Monday, September 14, 2009

A Response to "Venezuela's Polarized Society Split by Another Issue"

Read original article here

The language prohibited in schools now includes things such as Jesus’ admonition that money-changers must leave the temple, the Beatitudes–feed the hungry, clothe the poor, clothe the naked, love thy neighbor as you seek to be loved yourself, etc., as well as factual reporting of floods, seismic events, etc..
All one has to do is watch any of the Government Controlled TV stations, basically all but Globovision, to learn the language of violence and schadenfreude.
Indoctrination a la Fidelismo is replacing all of this, much for the worse. We’ll probably be seeing this person who says he or she grew up in Barquisimeto here in the US in several years when Chavez has finally managed to totally collapse the economy and has sown widespread civil strife and unrest, whihc is all part of the Dialectic Programme to create a new human being free of the alleged taint of pre-socialist-worker society, just as we have seen formerly fervid pro-Fidel Cubans emigrate to Miami, a number of Fidel’s siblings and his own kids among them.
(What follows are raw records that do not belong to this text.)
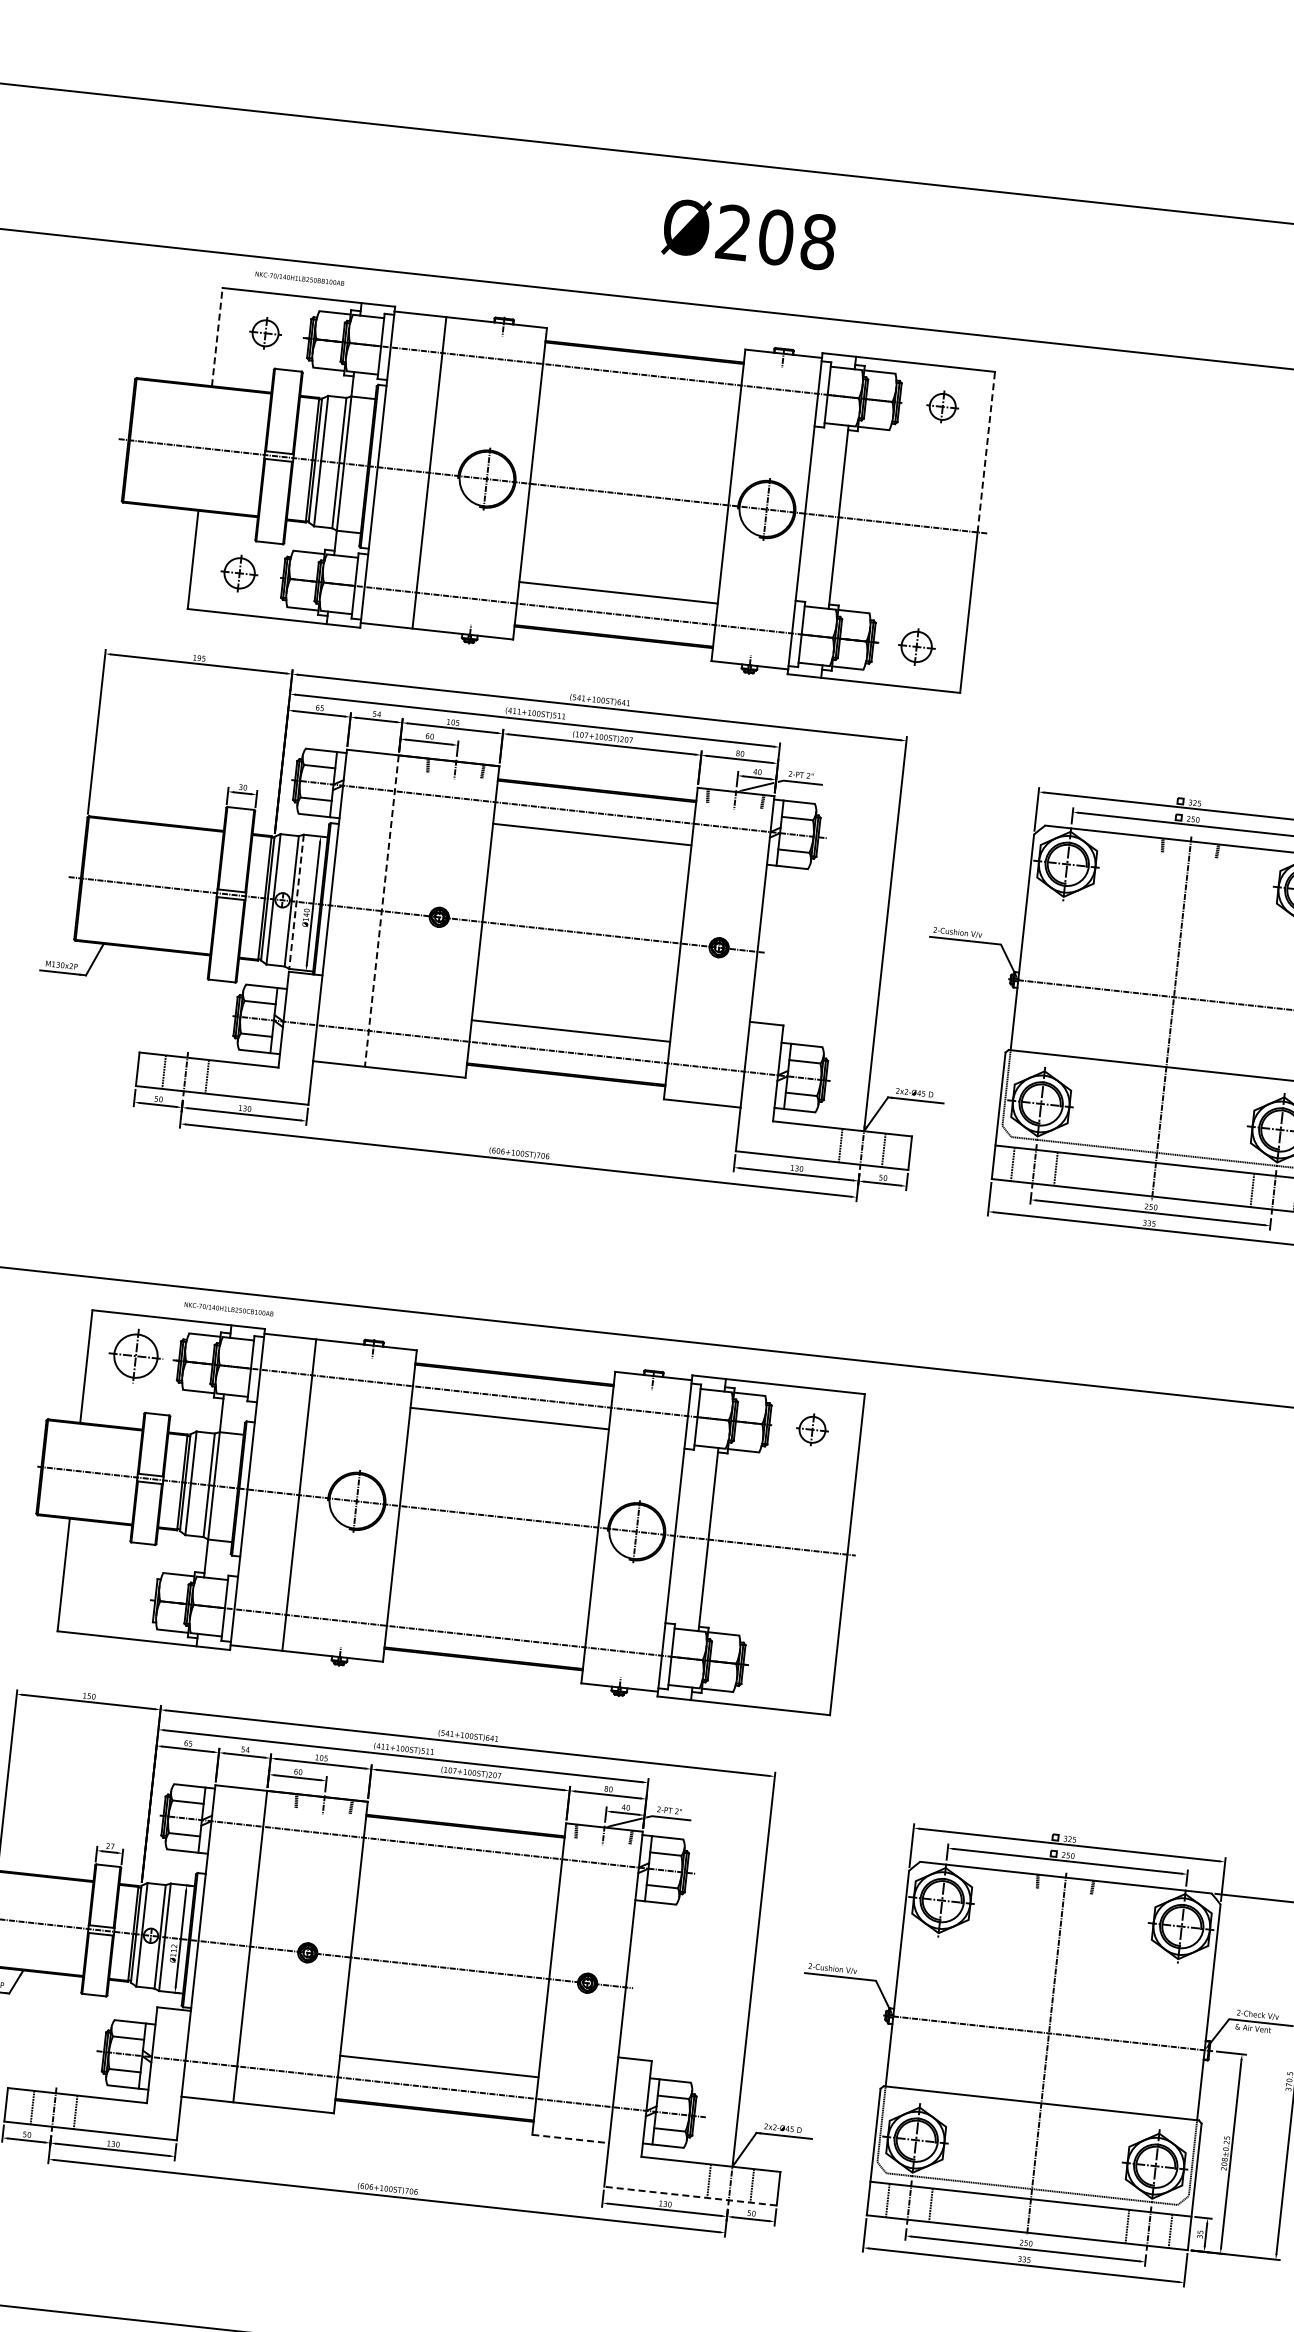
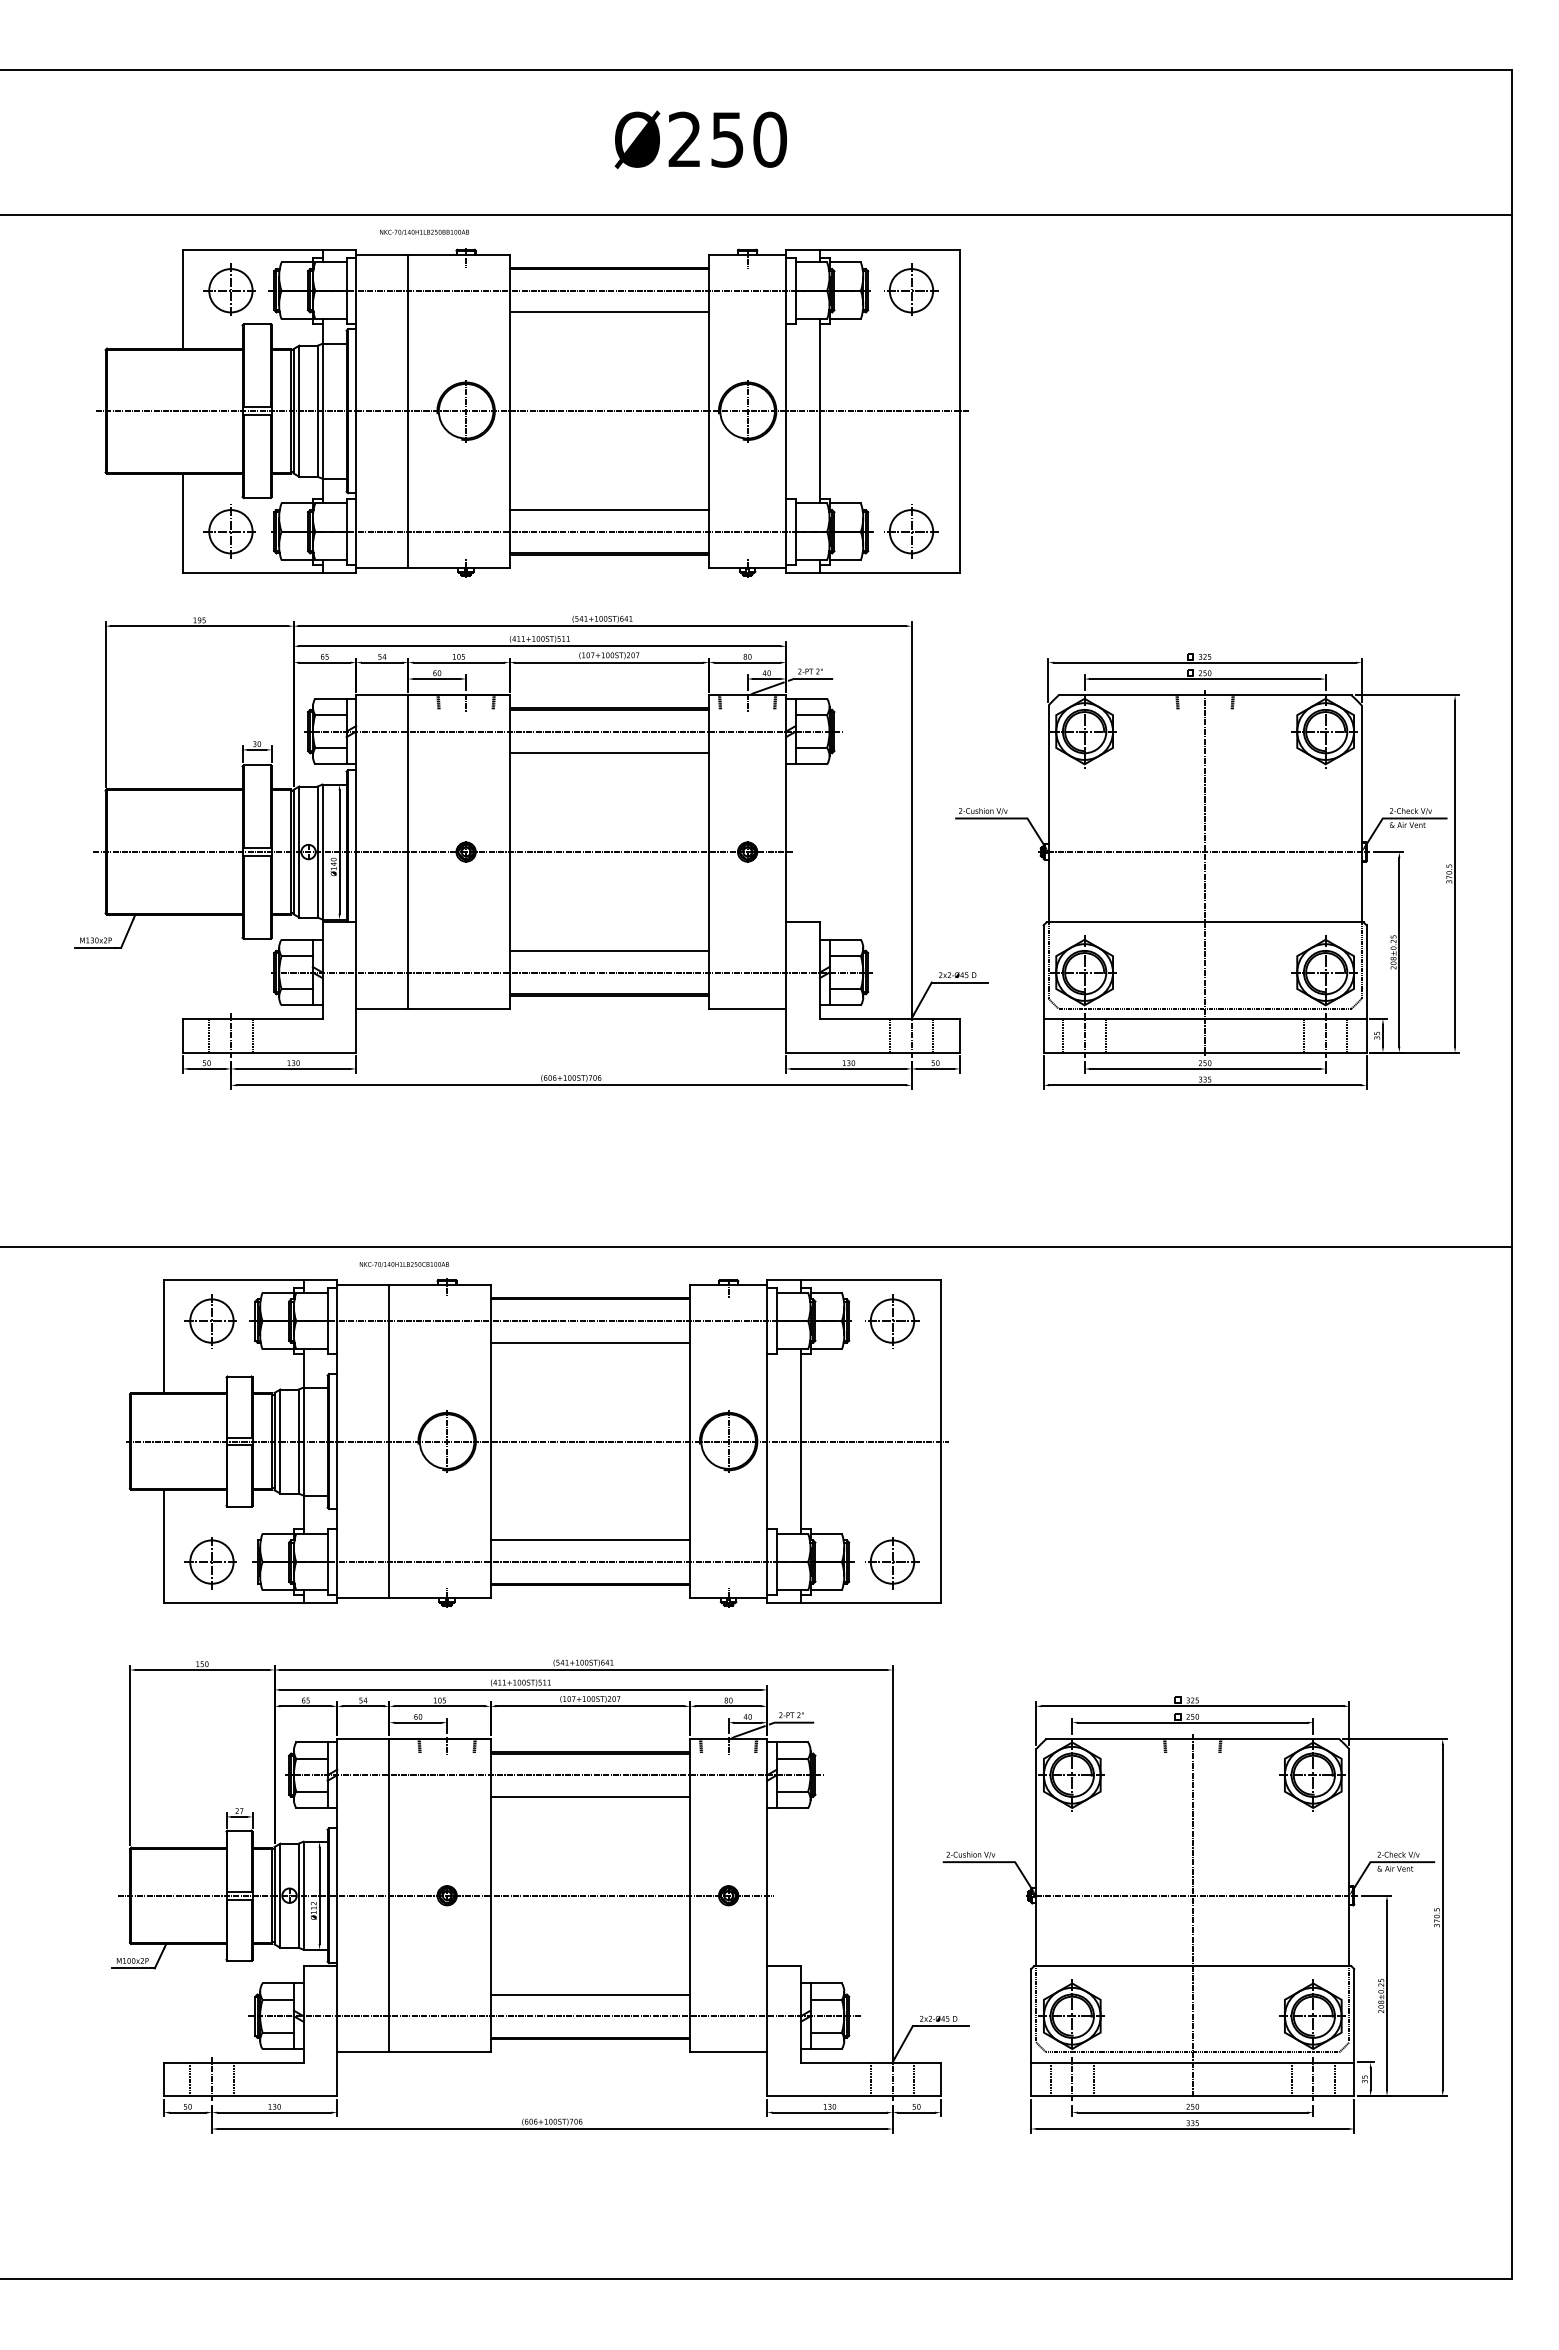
text: (796, 239) -> (748, 139), Ø208 -> Ø250
text: (299, 277) -> (424, 231), moved
part: (264, 332) -> (229, 289), size x1.67
line: (217, 336) -> (182, 298), dashed -> solid
line: (640, 396) -> (609, 312), added
part: (942, 406) -> (911, 289), size x1.67
line: (986, 452) -> (959, 330), dashed -> solid
part: (238, 573) -> (229, 531), size x1.43
part: (916, 646) -> (911, 531), size x1.43
line: (296, 902) -> (322, 852), dashed -> solid
line: (381, 911) -> (408, 852), dashed -> solid
text: (228, 1309) -> (403, 1264), moved
part: (812, 1430) -> (892, 1321), size x1.67
part: (108, 1597) -> (210, 1563), added
line: (488, 1615) -> (590, 1540), added
part: (786, 1670) -> (892, 1563), added
line: (460, 1869) -> (590, 1796), added
line: (570, 2139) -> (728, 2052), dashed -> solid
line: (690, 2196) -> (853, 2096), dashed -> solid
Here is a telling socio-economic fact. Before Chavez, Venezuela had mostly inept and corrupt presidents, but a few very good and effective ones, as well. Among the masses of self-serving bureaucrats, there were also a vew effective and dedicated public servants who were visionary. After the nationalization of the petroleum indiustry, the country, despite all its’ problems and faults, reduced poverty to under thirty percent, and was develpping plans and institutions to help that thirty percent. Evidently, that was not rapid enough to help poor people like this commentor. No percentage of pverty is acceptible, unless one happens to not be among that percentage, to borrow from Harry Truman. Post Chavez’ glorious Bolivarian Revolution, the actual poverty rate is now climbing past 65%, public hospitals have no medicines, inflation is now over 3% per month, even basic foodstuffs such as rice and beans are frequently not available and alwyas priced too high for most working consumers, and so on. There was a huge protest in Venezuela last week before Labor Day in the US, over the new Education Law, the Law for Protection of Minors, and a few others that are interwoven. Basically, all children are now wards of the satate, and parents have no right to teach traditional values, customs, ideas to their own kids, and kids now have incentives to rat out mom and dad if they do. Big Brother is alive and well in Cubazuela.